RDC : le camp Kabila "prêt à rompre" avec Félix Tshisekedi

Nadia Chahed   | 23.10.2020
RDC : le camp Kabila "prêt à rompre"  avec Félix Tshisekedi

Kinshasa

AA / Kinshasa / Pascal Mulegwa

La majorité parlementaire en République démocratique du Congo (RDC) relevant de la Coalition de l’ex-président Joseph Kabila, a annoncé sa disposition à rompre l’accord de coalition avec le président Félix Tshisekedi qui a investi trois juges constitutionnels mercredi sans le feu vert du camp Kabila qui dénonce des "violations de la constitution".

"Ayant librement opté pour une Coalition dans l'intérêt du pays alors qu'il aurait pu choisir la cohabitation, le FCC (Front Commun pour le Congo) se dit prêt à assumer ses responsabilités", a annoncé la coalition de Kabila dans un communiqué publié dans la nuit de jeudi, laissant entendre qu'elle est prête à opter pour la rupture avec Tshisekedi.

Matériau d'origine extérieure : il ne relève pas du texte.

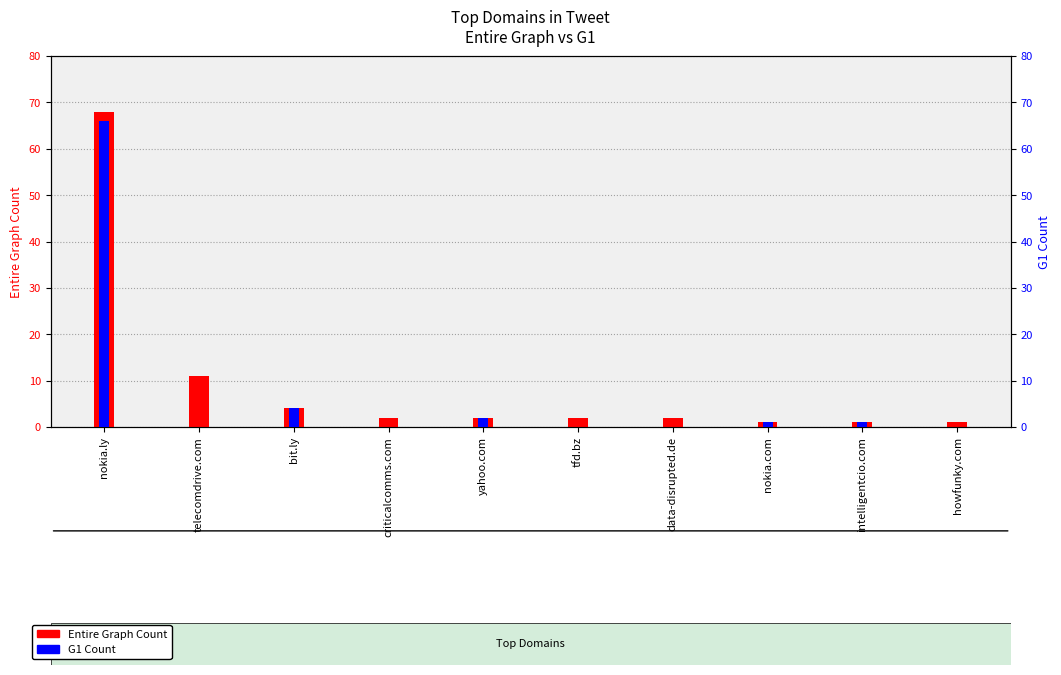

How many bars are there in each group?

2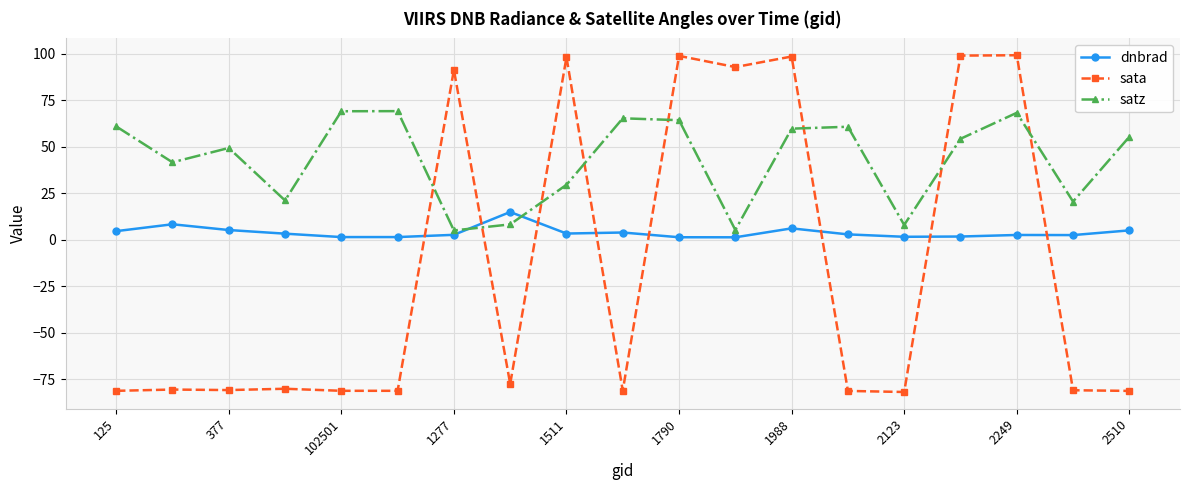

What is the maximum value shown in the chart?

99.3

Le FCC explique en outre que ses choix sont motivés par "la confiance que le peuple souverain a investi en lui en lui octroyant la majorité à l'Assemblée nationale".

"Au lendemain de la cérémonie irrégulière de prestation de serment des personnalités nommées de manière illégale en qualité de juges à la Cour constitutionnelle" le FCC "prend à témoin la population et lui demande de rester mobilisée afin de faire barrage à toute tentative visant à liquider l'héritage d'un combat commun en vue de l'instauration des institutions démocratiques dans notre pays", poursuit le texte.

Les trois juges, nommés en juillet dernier par Tshisekedi, ont prêté serment, mercredi, au cours d’une cérémonie organisée au siège du Parlement Congolais, en l'absence des présidents des deux chambres et des députés et sénateurs de cette plateforme politique y compris le premier ministre et les membres du gouvernement issus de la coalition pro-Kabila.

Le FCC a rappelé que sa position "reste inchangée" et a prévenu qu’il ne "reconnaît pas" ces trois juges "et ne se sentira lié par aucun acte qu'ils poseront".

Le président Félix Tshisekedi a annulé le conseil des ministres hebdomadaire de ce vendredi. Il s’adressera, toutefois, à la nation dans la soirée, alors que ses partisans et la société civile appellent à dissoudre l’Assemblée nationale, ce qui devrait conduire à de nouvelles élections législatives deux mois plus tard.

En prévision de ce discours, le chef de la police a instruit ses collaborateurs à "mettre en alerte" toutes les unités et à occuper les "points chauds" avec un dispositif sécuritaire "dissuasif" tout en faisant preuve de "professionnalisme".